*** Material for the task Section Begins ***
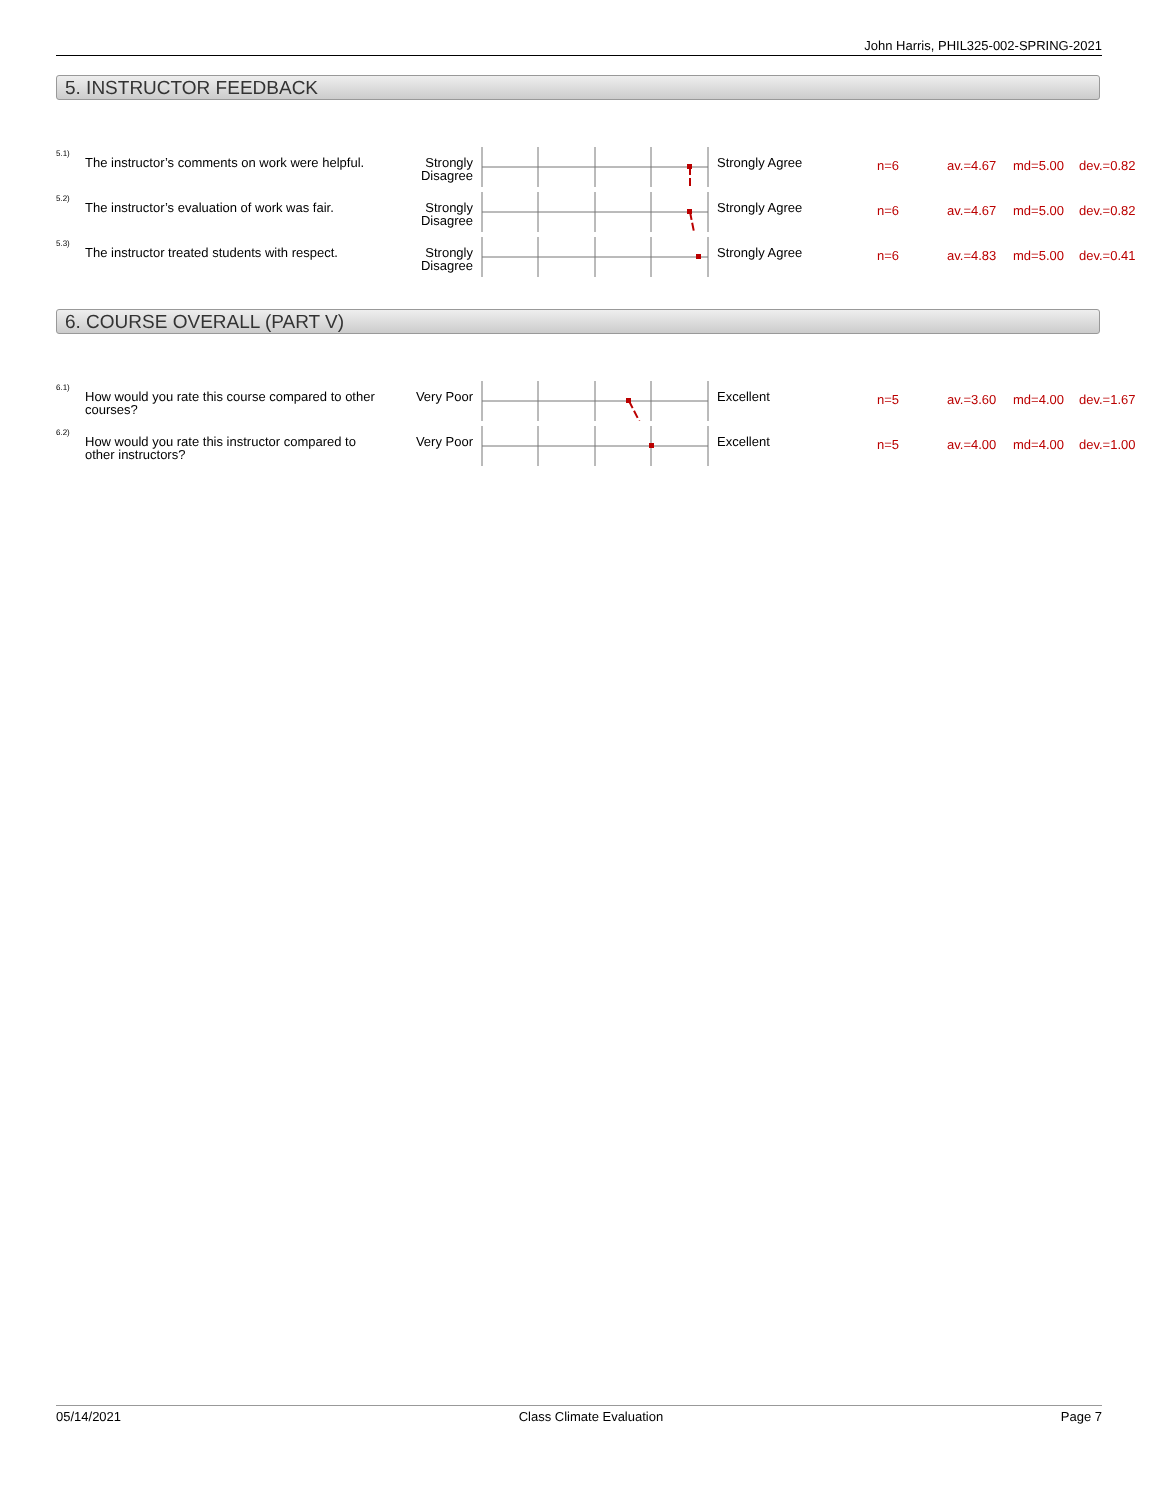John Harris, PHIL325-002-SPRING-2021
5. INSTRUCTOR FEEDBACK
| 5.1) | The instructor’s comments on work were helpful. | Strongly Disagree | | Strongly Agree | n=6 | av.=4.67 | md=5.00 | dev.=0.82 |
| 5.2) | The instructor’s evaluation of work was fair. | Strongly Disagree | | Strongly Agree | n=6 | av.=4.67 | md=5.00 | dev.=0.82 |
| 5.3) | The instructor treated students with respect. | Strongly Disagree | | Strongly Agree | n=6 | av.=4.83 | md=5.00 | dev.=0.41 |
6. COURSE OVERALL (PART V)
| 6.1) | How would you rate this course compared to other courses? | Very Poor | | Excellent | n=5 | av.=3.60 | md=4.00 | dev.=1.67 |
| 6.2) | How would you rate this instructor compared to other instructors? | Very Poor | | Excellent | n=5 | av.=4.00 | md=4.00 | dev.=1.00 |
05/14/2021 Class Climate Evaluation Page 7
*** Material for the task Section Ends ***
The records above are to be retyped exactly, with every picture left out.

Response to the task
John Harris, PHIL325-002-SPRING-2021
5. INSTRUCTOR FEEDBACK
| 5.1) | The instructor’s comments on work were helpful. | Strongly Disagree | | Strongly Agree | n=6 | av.=4.67 | md=5.00 | dev.=0.82 |
| 5.2) | The instructor’s evaluation of work was fair. | Strongly Disagree | | Strongly Agree | n=6 | av.=4.67 | md=5.00 | dev.=0.82 |
| 5.3) | The instructor treated students with respect. | Strongly Disagree | | Strongly Agree | n=6 | av.=4.83 | md=5.00 | dev.=0.41 |
6. COURSE OVERALL (PART V)
| 6.1) | How would you rate this course compared to other courses? | Very Poor | | Excellent | n=5 | av.=3.60 | md=4.00 | dev.=1.67 |
| 6.2) | How would you rate this instructor compared to other instructors? | Very Poor | | Excellent | n=5 | av.=4.00 | md=4.00 | dev.=1.00 |
05/14/2021 Class Climate Evaluation Page 7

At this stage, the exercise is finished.